■ Information shown:
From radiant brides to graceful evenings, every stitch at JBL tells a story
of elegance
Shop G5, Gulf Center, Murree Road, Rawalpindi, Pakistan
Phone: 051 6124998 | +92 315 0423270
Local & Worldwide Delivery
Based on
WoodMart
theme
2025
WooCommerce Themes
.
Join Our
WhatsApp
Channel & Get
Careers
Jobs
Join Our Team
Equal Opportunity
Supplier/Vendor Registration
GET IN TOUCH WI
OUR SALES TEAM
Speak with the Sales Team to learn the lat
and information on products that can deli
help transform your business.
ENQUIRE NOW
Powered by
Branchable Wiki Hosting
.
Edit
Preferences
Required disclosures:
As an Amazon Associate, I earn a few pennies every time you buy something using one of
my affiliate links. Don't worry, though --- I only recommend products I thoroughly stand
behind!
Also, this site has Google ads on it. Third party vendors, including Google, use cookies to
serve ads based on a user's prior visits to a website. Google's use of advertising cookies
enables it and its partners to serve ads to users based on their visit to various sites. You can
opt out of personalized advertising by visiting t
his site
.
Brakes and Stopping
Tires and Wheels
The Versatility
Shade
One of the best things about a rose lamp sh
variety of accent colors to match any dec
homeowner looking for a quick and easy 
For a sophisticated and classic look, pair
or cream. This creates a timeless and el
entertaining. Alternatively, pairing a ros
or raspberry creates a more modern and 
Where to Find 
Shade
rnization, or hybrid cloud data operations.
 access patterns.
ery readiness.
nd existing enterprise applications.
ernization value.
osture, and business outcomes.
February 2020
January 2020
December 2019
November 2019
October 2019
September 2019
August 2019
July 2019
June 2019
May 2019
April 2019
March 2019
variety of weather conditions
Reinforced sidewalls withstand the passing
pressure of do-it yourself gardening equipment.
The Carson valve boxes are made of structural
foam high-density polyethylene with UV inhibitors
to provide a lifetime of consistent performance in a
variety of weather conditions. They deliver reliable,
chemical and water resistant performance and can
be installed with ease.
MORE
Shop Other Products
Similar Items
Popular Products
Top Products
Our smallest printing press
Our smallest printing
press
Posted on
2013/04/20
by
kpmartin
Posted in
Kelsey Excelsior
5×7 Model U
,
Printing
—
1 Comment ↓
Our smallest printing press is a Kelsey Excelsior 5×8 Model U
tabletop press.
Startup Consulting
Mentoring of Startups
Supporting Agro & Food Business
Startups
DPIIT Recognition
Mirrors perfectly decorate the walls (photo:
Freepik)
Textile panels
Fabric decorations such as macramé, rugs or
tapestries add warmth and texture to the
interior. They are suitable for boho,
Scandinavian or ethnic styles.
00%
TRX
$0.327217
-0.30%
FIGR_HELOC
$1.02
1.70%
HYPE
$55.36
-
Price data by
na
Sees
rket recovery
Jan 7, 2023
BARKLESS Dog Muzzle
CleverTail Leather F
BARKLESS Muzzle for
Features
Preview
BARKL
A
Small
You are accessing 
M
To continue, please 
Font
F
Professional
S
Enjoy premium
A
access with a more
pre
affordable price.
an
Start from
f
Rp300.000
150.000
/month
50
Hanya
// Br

■ What to produce:
Locate each line in the material above that contains the word "They" and copy those lines.

■ Written reply:
variety of weather conditions. They deliver reliable,
interior. They are suitable for boho,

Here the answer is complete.